Now we send everything out for black oxide (when necessary). Comes back beautiful and it's inexpensive.
Shawn

Piggiron

I knew an old gunsmith 50 odd years ago that blued gun barrels using a hot water bath and black walnut shells.
Worked good and looked nice.

4GSR

I've done "blacking" per say in the past with varying results. I've also worked at places where we had inhouse phosphating setup for the parts we manufactured. Now days we send the stuff out to be phosphated. I haven't checked pricing lately but the last time I had it done it was around 50 cents a pound.  Yeah, they charge by the weight of your part not by how much detail your part has in it.
So far the best phosphate blackening kit I've found was one I bought from Brownells. Been a quite a while since I've used it.
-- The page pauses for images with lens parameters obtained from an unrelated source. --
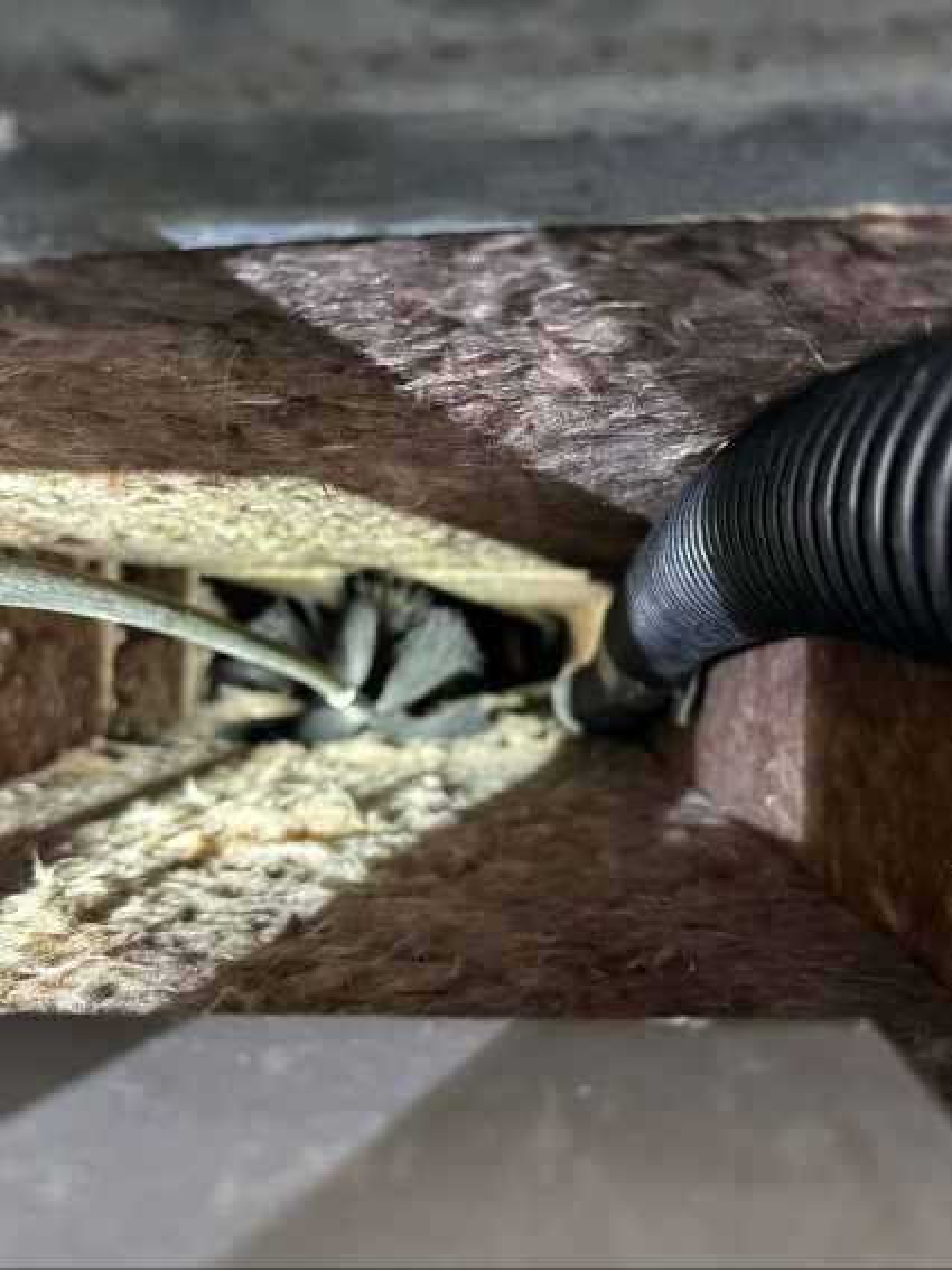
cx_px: 476
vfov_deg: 61.7
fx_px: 1064
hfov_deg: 48.2
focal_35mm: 29
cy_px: 635
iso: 32
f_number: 2.2
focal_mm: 4.2
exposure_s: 1/123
Works best if the parts are cleaned with dishwashing soap then run hot water over the parts just cleaned, dired with clean hand towel or paper towel.  Then immediately while the part is still hot, 95° - 120°F, apply the phosphate solution with a cotton ball until the ideal darkening is achieved.  Let set, then clean with water, dry quickly.  Then apply an oil like Starrett M-1 or a ISO-46 oil. And it's done.